Les habitants seront « tenus fournir et mectre terre, pierre, chauffaulx, et fournir toutes matières ad ce nécessaires en place ». Ce travail
devra étre terminé pour la
saint Jean.
Il est dit à la fin de l'acte que seul, le sieur Paulmeret sait signer.
Effectivement, il ne figure que sa signature.
(E. N. N. Liasse versée par le département de la Côte-d'Or).

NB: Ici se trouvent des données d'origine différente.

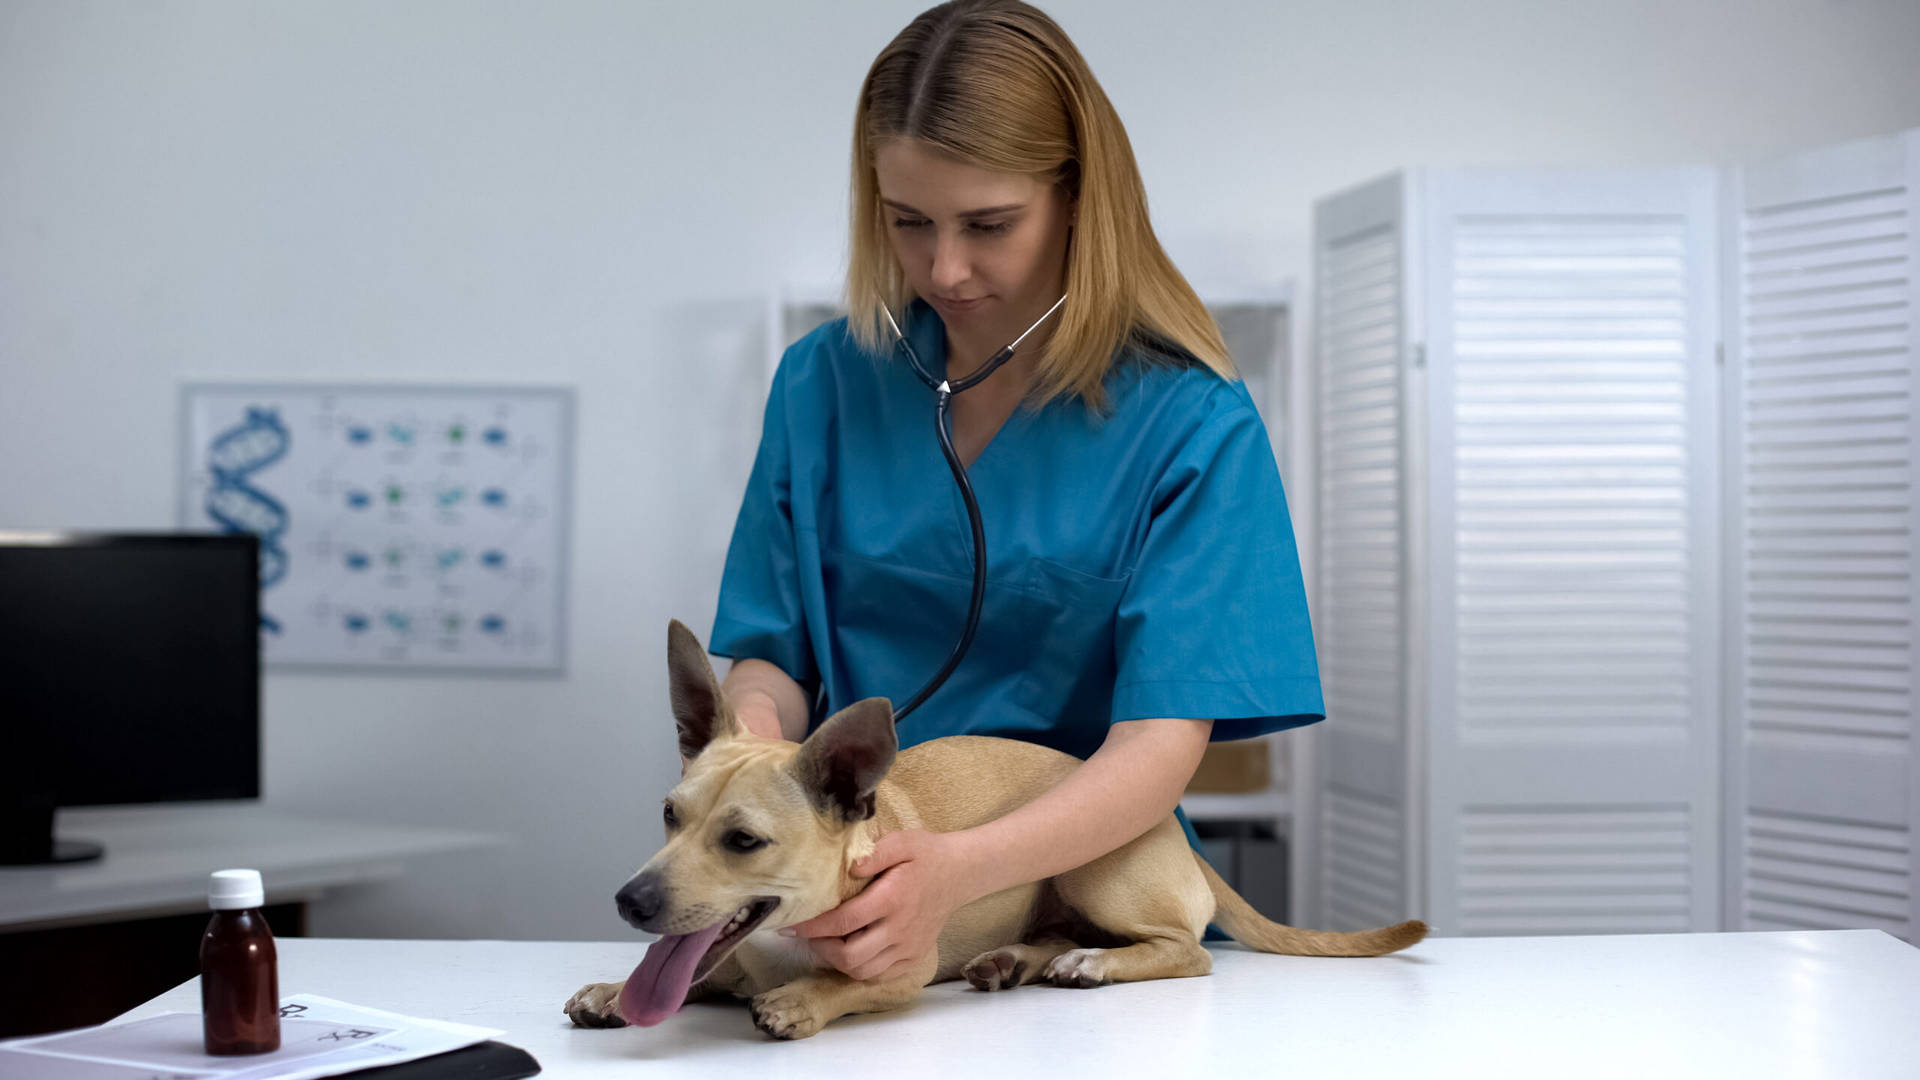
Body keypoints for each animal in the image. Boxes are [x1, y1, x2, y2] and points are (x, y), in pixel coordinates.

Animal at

====15 février 1575 (Buffon) — Désaccord====
« L'an mil cinq cent soixante et seize le quinziesme jour du mois de febvrier en sa personne Maistre Jehan Paulmeret, procureur de noble et révérand dame, madame Louise Damoncourt (à cette époque, la famille d'Amoncourt possédait un fief sur le territoire de Gigny, l'Epervière et La Colonne, au nord de Tournus) humble abbesse de l'abbaye Notre Dame de Rougemont à laquelle dame il a promis faire ratifier consentir et accordé le contenu cy après quant requis en sera à peine de tous intérestz, demeurant à Rougemont, lequel a vendu, ceddé et transpourté perpétuellement pour ladicte dame et ses succeseresses abbesses dudict Rougemont à Chrestien Bridon, laboureur demeurant à Buffon, présent, stipullant et acquérant tous les biens meubles et héritaiges eschus et advenuz à madicte dame par droict de mainmorte par le décedz et trespas de feue Pierrette Tanlet elle vivante femme dudict Bridon quelque part que lesdictz biens soient assis aux finaige et villaige de Buffon seulement avec ung
demy Journel de terre assis au finaige de Quincy (..,) pour le pris et
somme de sept vingtz cinq livres tournois (soit 145 francs) ».
Il y a eu un doute concernant la double casquette de Jehan Paulmeret. Il est à la fois procureur et prêtre, de plus sa signature semble changer un petit peu selon la situation. Mais il est très probablement différent, puisqu'il est mentionné sur la liste de la confrérie St Nicolas de
Rougemont en 1582 comme étant époux d'une certain Marguerite.